[péjé â mònè de sêZ] (loc. verb. FINANC.)
Alors que les modernes s’écharpent allègrement sur la question d’une monnaie leur permettant de régler à la fois leurs différends et leurs emplettes quotidiennes, se renvoyant au visage Francs, Euros, Écus, Dollars, Yen, Bitcoin, cauris, Francs CFA, troc, etc., ils devraient s’arrêter un instant et lire ci-dessous, car en l’espèce comme en tout le suranné a toujours une solution¹. Définition, explication.
Convaincu dès le plus jeune âge que l’argent ne fait pas le bonheur mais qu’il en faut tout de même pour ne pas s’exposer au malheur, je développai vers six ou sept ans un audacieux commerce de lavage de voitures (paternelles et voisines), tonte de pelouses, promenades canines, et autres menus services qui me permettait de régler mes dépenses (déjà) somptuaires en Pif Gadget, Journal de Mickey, Veinards et friandises en tous genres. Cette entrée dans le capitalisme débridé allait se fracasser lorsque je découvris, interloqué, qu’on pouvait me payer en monnaie de singe.
Une voisine quelconque dont le nom s’est effacé me fit en effet l’affront de m’offrir quelque babiole en guise de salaire de la sueur, un jour où j’avais dû ramasser plus de feuilles qu’un automne où il faisait beau n’aurait pu en produire, une saison qui n’existe que dans le Nord de l’Amérique, là-bas on l’appelle l’été indien, mais je m’égare encore.
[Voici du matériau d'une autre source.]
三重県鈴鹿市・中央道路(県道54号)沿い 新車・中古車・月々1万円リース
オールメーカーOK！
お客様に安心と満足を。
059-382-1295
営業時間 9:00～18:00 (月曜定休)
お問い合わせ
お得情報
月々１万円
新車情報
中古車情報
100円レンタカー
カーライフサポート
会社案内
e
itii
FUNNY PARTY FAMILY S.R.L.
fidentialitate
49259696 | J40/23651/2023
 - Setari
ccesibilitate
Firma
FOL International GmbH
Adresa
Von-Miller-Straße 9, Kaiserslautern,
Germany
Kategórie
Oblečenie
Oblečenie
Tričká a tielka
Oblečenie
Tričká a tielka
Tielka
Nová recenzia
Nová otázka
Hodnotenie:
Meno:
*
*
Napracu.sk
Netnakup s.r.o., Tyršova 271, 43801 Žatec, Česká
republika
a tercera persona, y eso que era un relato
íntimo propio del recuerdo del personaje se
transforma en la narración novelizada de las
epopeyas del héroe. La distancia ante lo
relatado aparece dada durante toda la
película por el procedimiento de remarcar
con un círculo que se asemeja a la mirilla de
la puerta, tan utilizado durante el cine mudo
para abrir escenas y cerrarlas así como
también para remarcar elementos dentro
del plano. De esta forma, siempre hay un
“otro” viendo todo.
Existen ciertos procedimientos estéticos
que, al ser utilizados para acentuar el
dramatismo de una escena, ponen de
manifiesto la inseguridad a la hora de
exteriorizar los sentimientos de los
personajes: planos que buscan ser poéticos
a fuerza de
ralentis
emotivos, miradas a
Estomaqué par ce culot semblable à celui de Saint-Louis décidant de plumer l’oie sans la faire crier avec une énième taxe de quatre deniers pour qui franchirait le petit-pont reliant l’île de la Cité à la rue Saint-Jacques, je battais en retraite, pensant bien fort à ce que disait Audiard de ceux qui osent tout.
Sous les quolibets de congénères jouisseurs qui avaient employé leur journée à jouer, eux, je découvrais dès lors que mon labeur ne valait rien de plus en guise de paiement que de la monnaie de singe, forme utilisée au XIIIᵉ siècle par les forains qui faisaient exécuter une pauvre cabriole à leur macaque enchaîné pour solde de tout compte au franchissement du pont susnommé et à la taxe imaginée par le roi.
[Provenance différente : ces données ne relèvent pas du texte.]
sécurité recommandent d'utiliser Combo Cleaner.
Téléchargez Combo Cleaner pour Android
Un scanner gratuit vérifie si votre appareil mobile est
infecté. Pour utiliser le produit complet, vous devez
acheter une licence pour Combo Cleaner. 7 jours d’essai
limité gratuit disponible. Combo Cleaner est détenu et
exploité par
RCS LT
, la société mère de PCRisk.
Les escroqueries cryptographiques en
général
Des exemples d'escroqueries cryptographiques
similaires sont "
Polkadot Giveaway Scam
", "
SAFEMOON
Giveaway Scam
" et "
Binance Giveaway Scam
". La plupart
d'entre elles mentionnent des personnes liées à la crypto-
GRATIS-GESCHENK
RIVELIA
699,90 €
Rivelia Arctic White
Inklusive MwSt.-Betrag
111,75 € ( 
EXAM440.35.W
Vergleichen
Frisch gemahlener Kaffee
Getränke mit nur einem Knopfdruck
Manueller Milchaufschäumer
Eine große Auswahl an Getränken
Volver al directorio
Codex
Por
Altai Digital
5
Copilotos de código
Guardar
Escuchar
Payer en monnaie de singe ou s’imaginer une dette réglée par l’entrechat médiocre d’un esclave obligé vaut donc acquittement d’un dû dans l’esprit étriqué de certains. On notera au passage le bien peu de cas fait du malheureux animal affublé ce faisant de toutes les tares humaines dont celle du mépris, lui qui n’a certainement jamais demandé quoi que ce soit pour ses pitreries mais qui goûterait bien un peu de liberté sans chaîne.
Payer en monnaie de singe est la marque bien peu sonnante et trébuchante de la morgue pour le bien ou le service apportés et surtout pour celui qui les a proposés. En quelque sorte le signe que ça ne vaut pas son pesant de cacahuètes, comble de l’injure quand on imagine s’adresser à un singe par définition friand de l’arachide.
La dernière trace d’un paiement en monnaie de singe date précisément du 18 février 2002 et fut effectué en francs, monnaie dont 6,55957 unités valaient la veille encore un de ce nouvel euro, mais plus une cacahuète ce jour précis. Devinez qui le reçut…
Depuis, la maison n’accepte plus ni chèques ni espèces et ne fait pas crédit².